The current issue of Resurgence magazine (published in Great Britain) contains an essay called "The Forgotten Map" by Manfred Max-Neef, who claims that the decisions humanity has taken in the past have led us to this place of global crisis. Since we got here by having taken the wrong path, the author suggests we should consider navigating the routes we previously discarded--if we want to arrive at a different place. The path we find ourselves on now , he says, is part of all the routes we did not choose. This holds true as much for individuals as it does for societies.
That has set me to thinking. What does it mean to take the road you had already chosen not to take? Is this even possible? Can we really take and not take the same road? Can we go back and revise the choices we made in the past? My conclusion is that sometimes it is possible to do this--to correct mistakes by a change of direction (a woman discovers she is married the wrong man, gets a divorce, and starts over)--but sometimes, it is not possible to reverse the consequences of a previous set of choices. As I've said at other points, some genies can't be put back in the bottle. Toothpaste can't be put back in the tube. Considering my own life situation, for instance, I understand that a combination of circumstances and conscious choices have conspired to my being alone as I grow older, something which at this point, no amount of rerouting can really alter.
The image that popped into my mind when thinking about all this was a chess board. Each time a player makes a move, it narrows the field for remaining choices, at least until that particular game is over, and somebody either wins or loses. There is no possibility for backtracking or changing a move once it has been made. To offer an analogy with the world situation, once the bus is headed over the cliff, can we still choose an alternative route? How many runic rethinks--of, say, consumer greed, cultural narcissism, the subprime mortgage debacle, or occupying Iraq, just for starters--are open to us at this point?

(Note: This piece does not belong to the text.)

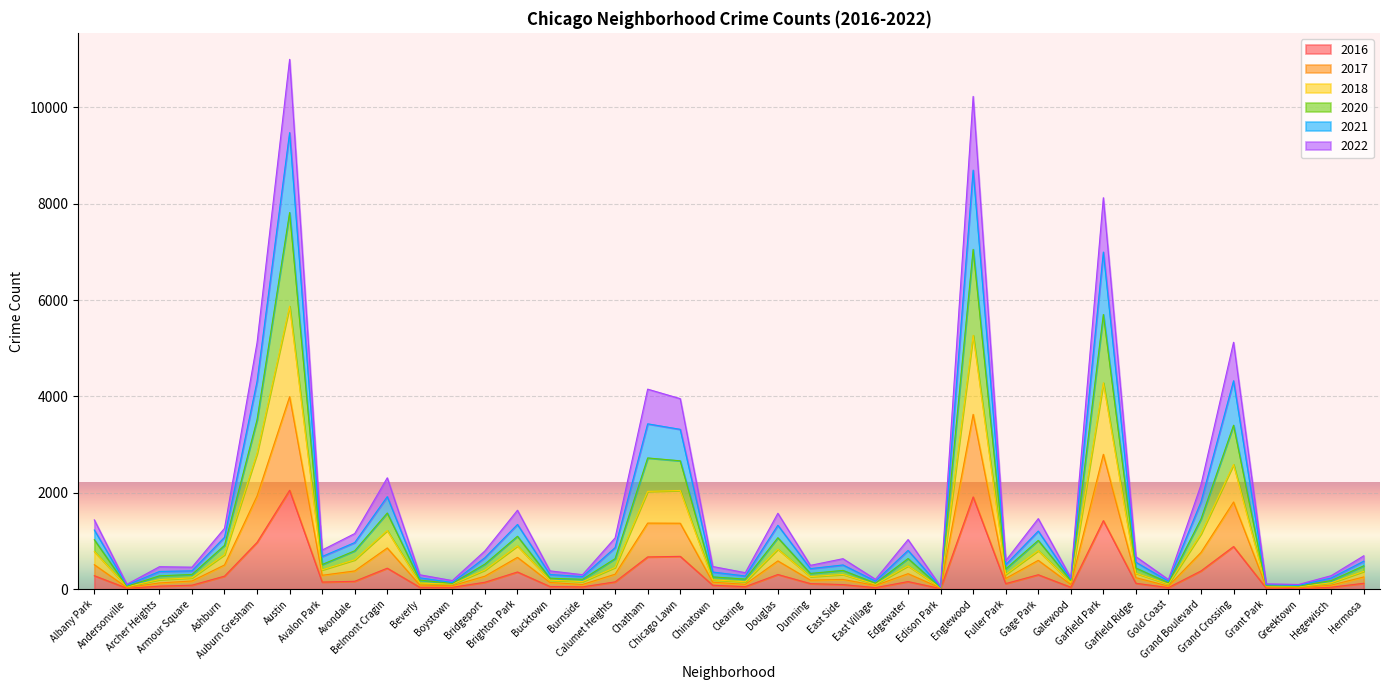

True or false: 2021 and 2020 intersect in this chart.

False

Virgil, that transrealmic surfer-dude alligator who loves to ride the cryptocurrents, tells me that since alligators have never aspired to wearing a diamond stud in each ear, they do not feel the same sense of menace humans do.
"Once man rose from the slime and began sauntering into cafes, he deepened his funk," Virgil explains. "Things might have turned out differently for the human race if molasses and bitumen had not been replaced by the mindset of money and world domination. Choices have dangers of their own; they tend to contract and get fewer."
Virgil thinks Barack Obama is in the best position to zap the remote--to change the station--because he never voted for the Iraq war and was opposed to it from the start. Whatever qualifications for "good judgement" might accrue from that decision, the real point is that OBAMA NEVER WENT DOWN THAT ROAD--and so his options to go in a different, more creative direction now are much more versatile than, say, John McCain's. McCain has staked his whole political identity on support for the war and on his alleged military acumen, so the option of more open-ended thinking is no longer open to him. He is too busy admiring his own accomplishments--stuck in a chess game configured by previous choices that have him solidly locked in. Inevitably, McCain will keep the heavy bells of war tolling no matter what, because the war is an adumbration of the values by which he lives. War is, after all, and as he likes to remind us at every turn, his SPECIALTY.
Anyone less locked in to that particular chess game, however, knows that the occupation of Iraq has created resistance--Iraqis have had enough of Western occupations and will continue to resist. There is no way to end this resistance without ending the occupation itself. Our presence there is the problem, not the solution. As long as we are there, the insurgency will continue to grow. So, if you wish to continue sitting among mattresses of the dead and beating an old tin can, cast your vote for McCain in the next election.